For instance...if you picked a smaller town as your 3rd or 4th choice...can you turn down their offer if you're trying to get onto Boston PD primarily without hurting your place on the list. 

I apologize if this comes off as a ridiculous question, but I figured someone here would have the correct (or at least close) answer.

Thanks to all who can help out.


----------



## dave7336 (Mar 25, 2006)

You can turn the job down by selecting the "refuse appointment" option and then you still remain on the list. You are only allowed to do this two times and remain on the list.
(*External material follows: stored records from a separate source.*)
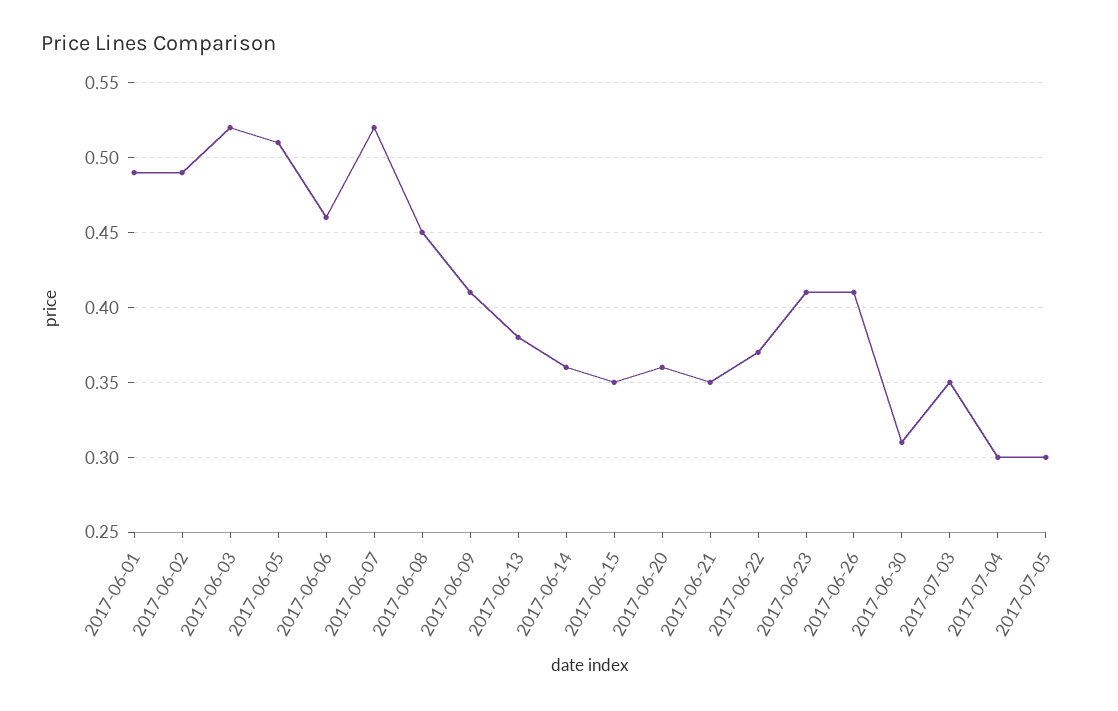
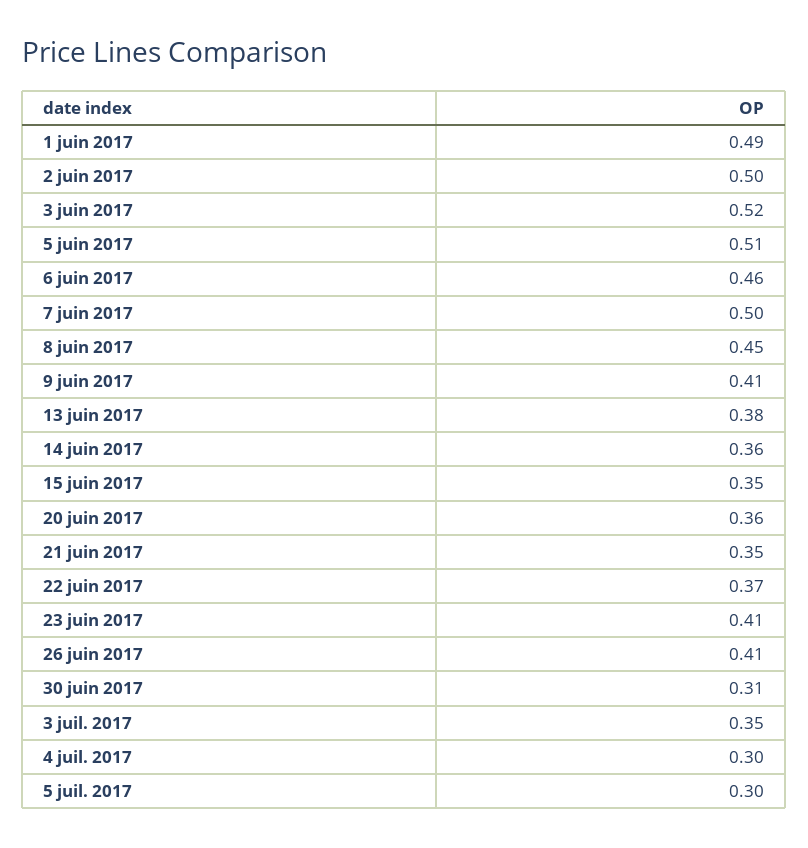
  {
    "2017-06-01": 0.49,
-   "2017-06-02": 0.49,
+   "2017-06-02": 0.5,
    "2017-06-03": 0.52,
    "2017-06-05": 0.51,
    "2017-06-06": 0.46,
-   "2017-06-07": 0.52,
+   "2017-06-07": 0.5,
    "2017-06-08": 0.45,
    "2017-06-09": 0.41,
    "2017-06-13": 0.38,
    "2017-06-14": 0.36,
    "2017-06-15": 0.35,
    "2017-06-20": 0.36,
    "2017-06-21": 0.35,
    "2017-06-22": 0.37,
    "2017-06-23": 0.41,
    "2017-06-26": 0.41,
    "2017-06-30": 0.31,
    "2017-07-03": 0.35,
    "2017-07-04": 0.3,
    "2017-07-05": 0.3
  }

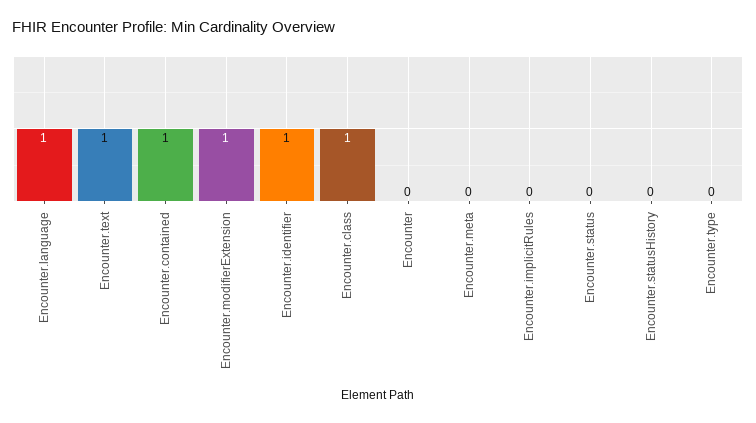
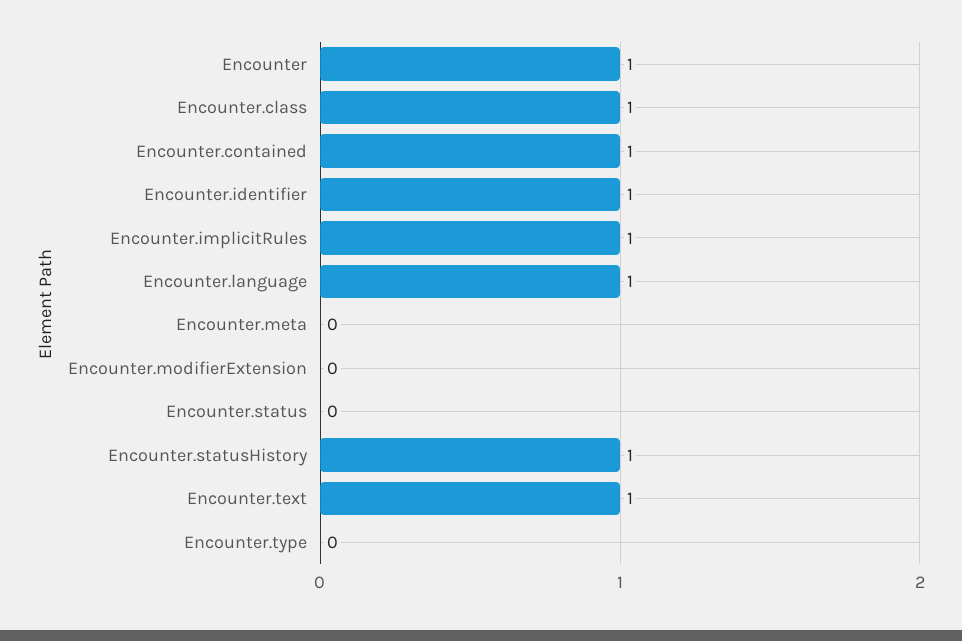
  {
    "Encounter.language": 1,
    "Encounter.text": 1,
    "Encounter.contained": 1,
-   "Encounter.modifierExtension": 1,
+   "Encounter.modifierExtension": 0,
    "Encounter.identifier": 1,
    "Encounter.class": 1,
-   "Encounter": 0,
+   "Encounter": 1,
    "Encounter.meta": 0,
-   "Encounter.implicitRules": 0,
+   "Encounter.implicitRules": 1,
    "Encounter.status": 0,
-   "Encounter.statusHistory": 0,
+   "Encounter.statusHistory": 1,
    "Encounter.type": 0
  }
If you turn it down the third time, you are removed from the list.

If you don't sign the list one way or the other, then by law your name is automatically removed from the list.

Bottom line, if offered the job, take the job and worry about Boston or some other PD later...don't pass up what may be your one chance to be a cop


----------



## RodneyFarva (Jan 18, 2007)

yeah you can always lateral transfer to another department.


----------



## mikeyd1313 (Jul 30, 2006)

NCastle77 said:


> Do you lose your place on the list if a particular CS city or town calls you and you no longer wish to go to that respective department?
> 
> For instance...if you picked a smaller town as your 3rd or 4th choice...can you turn down their offer if you're trying to get onto Boston PD primarily without hurting your place on the list.
> 
> ...


Must be nice to be called on your third or fourth choice and not want it, people wait a long time to be called.


----------



## Bri9801 (May 2, 2002)

This is CS....Take the FIRST offer you get....there may not be another one


----------